Copy out the rows below, replacing every "centimetres" with "centimeters" and changing nothing else, and leave out the pictures.
*** THE RECORDS Section Begins ***
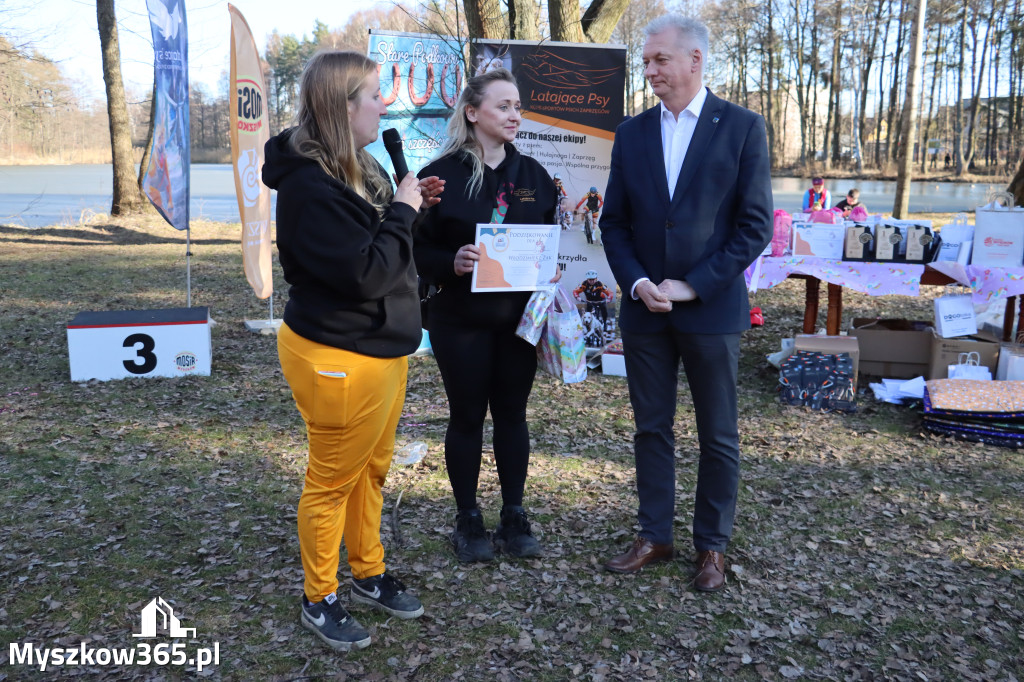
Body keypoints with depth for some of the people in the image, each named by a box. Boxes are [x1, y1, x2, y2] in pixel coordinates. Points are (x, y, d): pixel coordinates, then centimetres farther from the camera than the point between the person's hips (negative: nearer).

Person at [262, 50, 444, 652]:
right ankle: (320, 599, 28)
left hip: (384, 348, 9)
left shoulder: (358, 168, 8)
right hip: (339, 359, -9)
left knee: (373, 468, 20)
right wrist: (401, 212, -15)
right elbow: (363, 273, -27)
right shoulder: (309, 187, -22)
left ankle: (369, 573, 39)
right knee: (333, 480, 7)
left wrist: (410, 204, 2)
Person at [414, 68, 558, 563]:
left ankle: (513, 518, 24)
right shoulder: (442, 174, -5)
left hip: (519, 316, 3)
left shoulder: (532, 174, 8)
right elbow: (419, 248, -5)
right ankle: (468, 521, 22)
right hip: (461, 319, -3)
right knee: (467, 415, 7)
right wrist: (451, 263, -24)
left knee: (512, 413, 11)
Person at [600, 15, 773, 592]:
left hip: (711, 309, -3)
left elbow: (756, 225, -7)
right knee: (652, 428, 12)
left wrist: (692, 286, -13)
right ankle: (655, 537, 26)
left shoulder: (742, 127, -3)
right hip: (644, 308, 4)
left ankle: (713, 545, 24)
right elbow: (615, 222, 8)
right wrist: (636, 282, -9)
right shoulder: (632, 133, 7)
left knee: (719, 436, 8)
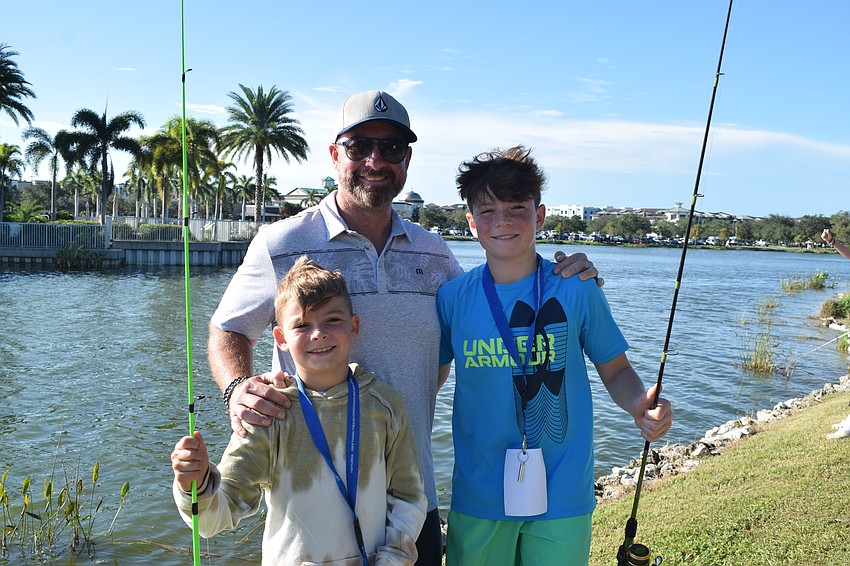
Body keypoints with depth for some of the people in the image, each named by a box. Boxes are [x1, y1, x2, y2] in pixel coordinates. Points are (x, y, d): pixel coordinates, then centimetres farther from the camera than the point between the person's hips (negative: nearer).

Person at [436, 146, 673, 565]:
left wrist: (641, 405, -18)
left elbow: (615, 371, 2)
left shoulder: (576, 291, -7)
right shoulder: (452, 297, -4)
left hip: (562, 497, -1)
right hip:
*** THE RECORDS Section Ends ***
## RESPONSE TO THE EXERCISE
Body keypoints with depth for some of the people in the image, each named by a box. Boxes are [x1, y1, x2, y2] in pixel coordinates. Points are (x, y, d): pixel coordinates, then centimeters farther from the camera than the point between the person's hips (negative: nearer).

Person at [262, 50, 444, 652]:
right ankle: (320, 599, 28)
left hip: (384, 348, 9)
left shoulder: (358, 168, 8)
right hip: (339, 359, -9)
left knee: (373, 468, 20)
right wrist: (401, 212, -15)
right elbow: (363, 273, -27)
right shoulder: (309, 187, -22)
left ankle: (369, 573, 39)
right knee: (333, 480, 7)
left wrist: (410, 204, 2)
Person at [414, 68, 558, 563]:
left ankle: (513, 518, 24)
right shoulder: (442, 174, -5)
left hip: (519, 316, 3)
left shoulder: (532, 174, 8)
right elbow: (419, 248, -5)
right ankle: (468, 521, 22)
right hip: (461, 319, -3)
right knee: (467, 415, 7)
right wrist: (451, 263, -24)
left knee: (512, 413, 11)
Person at [600, 15, 773, 592]:
left hip: (711, 309, -3)
left elbow: (756, 225, -7)
right knee: (652, 428, 12)
left wrist: (692, 286, -13)
right ankle: (655, 537, 26)
left shoulder: (742, 127, -3)
right hip: (644, 308, 4)
left ankle: (713, 545, 24)
right elbow: (615, 222, 8)
right wrist: (636, 282, -9)
right shoulder: (632, 133, 7)
left knee: (719, 436, 8)
Body keypoints with depth for some of the people in the image, each named by a box. Boxes are [x1, y1, x2, y2] in pixel coordinates. Points are (x, y, d): pixel coordinates, then centimeters farther from the camera than the point between the person's hips (negative: nearer).

Person at [436, 146, 673, 565]:
left wrist: (641, 405, -18)
left elbow: (615, 371, 2)
left shoulder: (576, 291, -7)
right shoulder: (452, 297, -4)
left hip: (562, 497, -1)
right hip:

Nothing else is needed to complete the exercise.